Какая серость! Какие пустяки! Какая неуютность грубой и глупой жизни…
Уходит штабс-капитан за волшебную калитку, в собственный прелестный мир. И рождаются строчки: «И так всю жизнь, всю жизнь и дале – за гранью жизни, за чертой: не ты ли в вечном и не я ли, твой менестрель, любовник твой…»
Чем хороша нянечкина хатка
Тем, что и она, подобно этим странным сомнамбулическим стишкам, как бы – за чертой.
Кругом шумят, матерятся, бабы воют, Попешко тиранит, а тут тишина незыблемая, невероятная, летаргическая – тот самый мир, что в тетрадке, но материализированный, взаправду существующий, так что пощупать можно: бальзаминчик, голгофа кипарисовая, точеная – память о давнем нянечкином богомольном странствии в святой город Ерусалим, пальмовая ветвь с реки Иордана – за образами, в божнице, где хранится вещь совсем уж немыслимая: немецкая музыкальная шкатулочка с изображением на крышке лунной ночи, зубчатого рыцарского замка и трубадура на коне. Покрутишь ручкой – заиграет, зазвенит немецкая игрушка серебряными нежными колокольчиками… Это о собственном детстве Толечкином милая память. И как только нянечка ухитрилась сохранить!
Деревенские новости
А за окном – опять-таки – деревня.
Нянечка приносит всяческие россказни про деревенскую скучную жизнь.
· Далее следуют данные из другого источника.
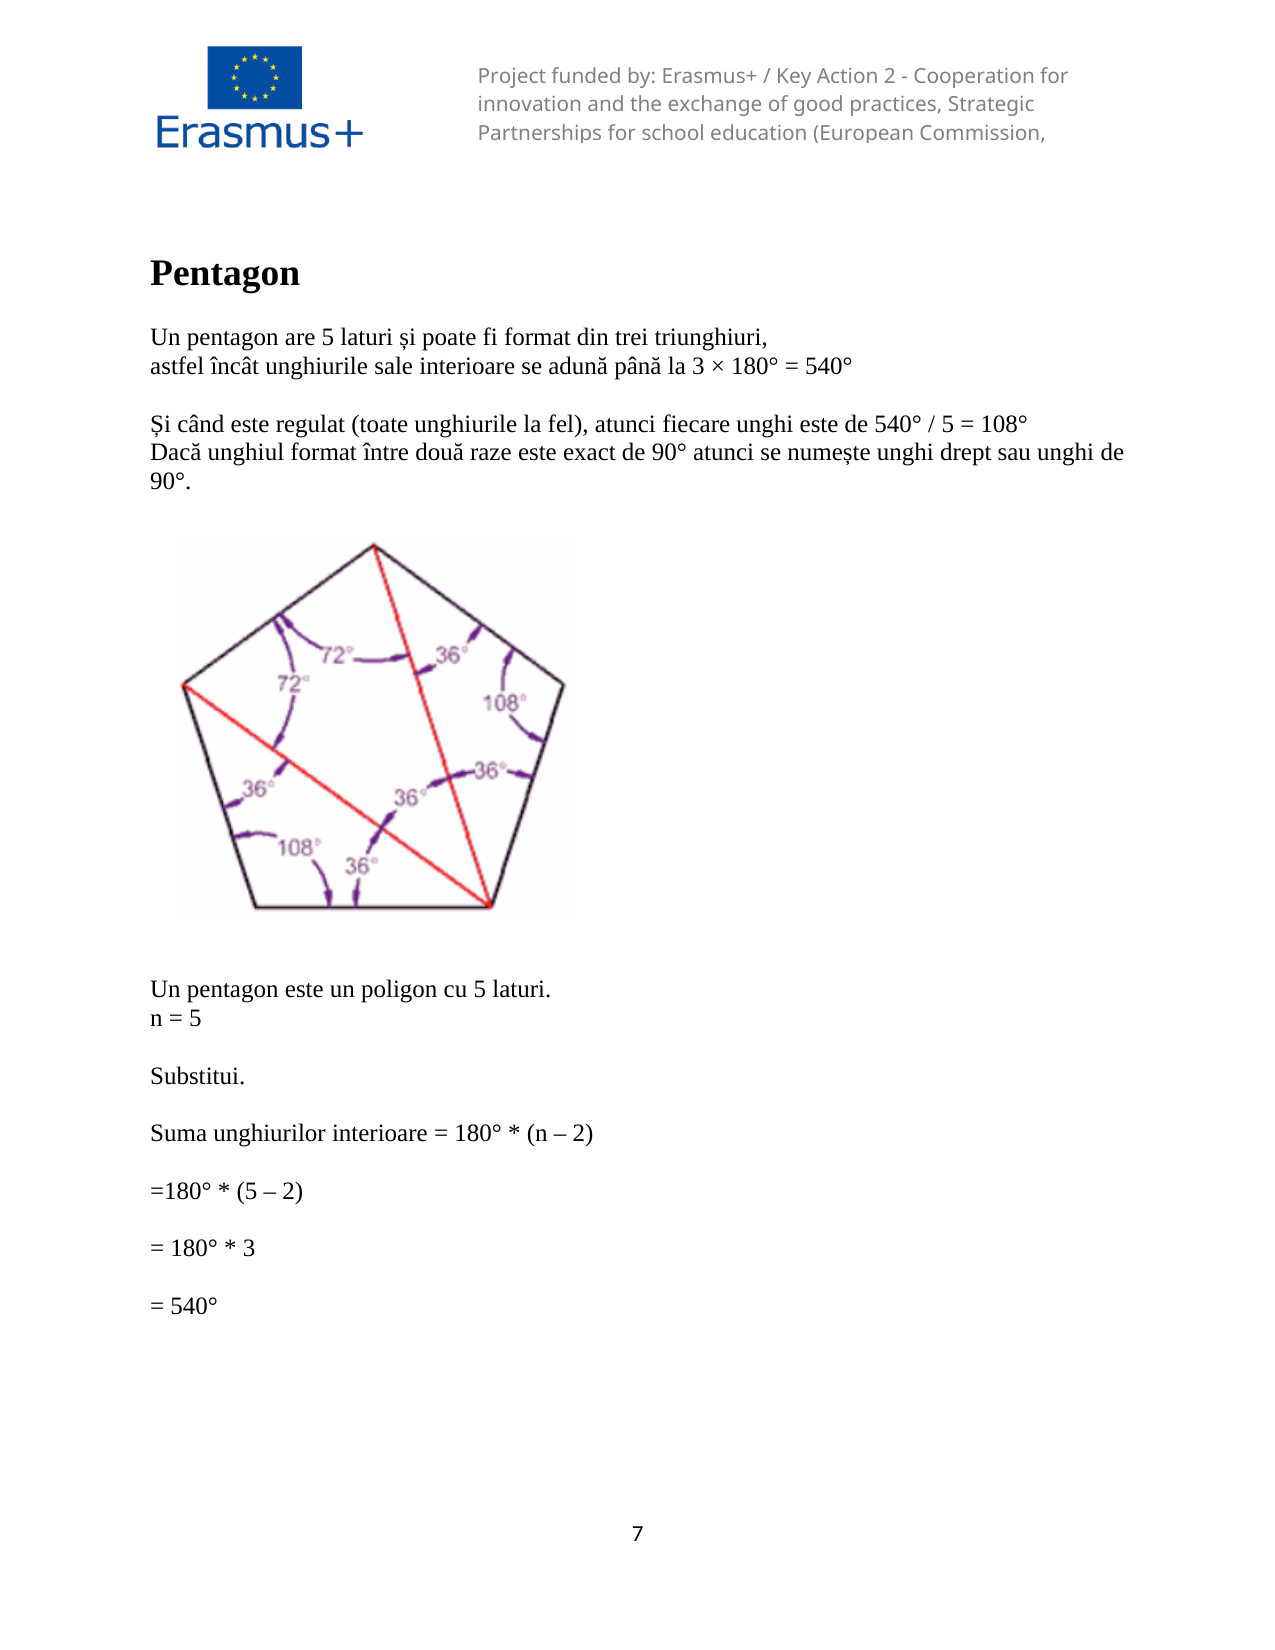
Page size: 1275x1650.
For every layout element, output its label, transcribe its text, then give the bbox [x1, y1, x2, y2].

picture [150, 523, 579, 946]
text Un pentagon este un poligon cu 5 laturi. [150, 974, 1125, 1003]
text Substitui. [150, 1061, 1125, 1089]
text = 180° * 3 [150, 1233, 1125, 1262]
text Dacă unghiul format între două raze este exact de 90° atunci se numește unghi drept sau unghi de 90°. [150, 437, 1125, 495]
text Și când este regulat (toate unghiurile la fel), atunci fiecare unghi este de 540° / 5 = 108° [150, 409, 1125, 437]
text Un pentagon are 5 laturi și poate fi format din trei triunghiuri, [150, 322, 1125, 351]
text astfel încât unghiurile sale interioare se adună până la 3 × 180° = 540° [150, 351, 1125, 380]
text = 540° [150, 1291, 1125, 1319]
text Suma unghiurilor interioare = 180° * (n – 2) [150, 1118, 1125, 1147]
text Pentagon [150, 251, 1125, 294]
picture [150, 28, 366, 150]
text =180° * (5 – 2) [150, 1176, 1125, 1204]
text n = 5 [150, 1003, 1125, 1032]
Как Панасова Гапка привела к Попешке шестерых хлопчиков своих, сказала: «Ось тоби, нечиста сила, на, ты хлиб похапив, ты ж и корми!» Как по ночам с колокольни ветхой деревянной церкви дурным голосом кочет орет, а откудова он там взялся на колокольне – неизвестно.
Или – самая последняя новость: из армии приехал на побывку красный герой Иван Распопов. Два дня ходил по селу – красовался, шинель с «разговорами» нараспашку, грудь алым бантом полыхает – орден. А на третий день пришел до его родителя той скаженный Попешкин, насчитал недобор какой-то, телку годовалую свел за полпуда и на красное Иваново геройство не поглядел.
Иван-то, сказывают, шашку-саблюку выхватывал, того Попешку за пельки брал. «Но-но, – сказал будто Попешко, – потише, голуба… В Чека захотел?»
И осекся Иван Распопов, красный герой. Закубрил. Загулял. Три дня и три ночи – без просыпа. На четвертые сутки еле можаху ввалился домой, слышит – бабы воют в голос. Что такое? Родитель преставился. Как рукой, сказывают, хмель сняло. Вздохнул Иван, пригорюнился, пошел под сарай гроб мастерить.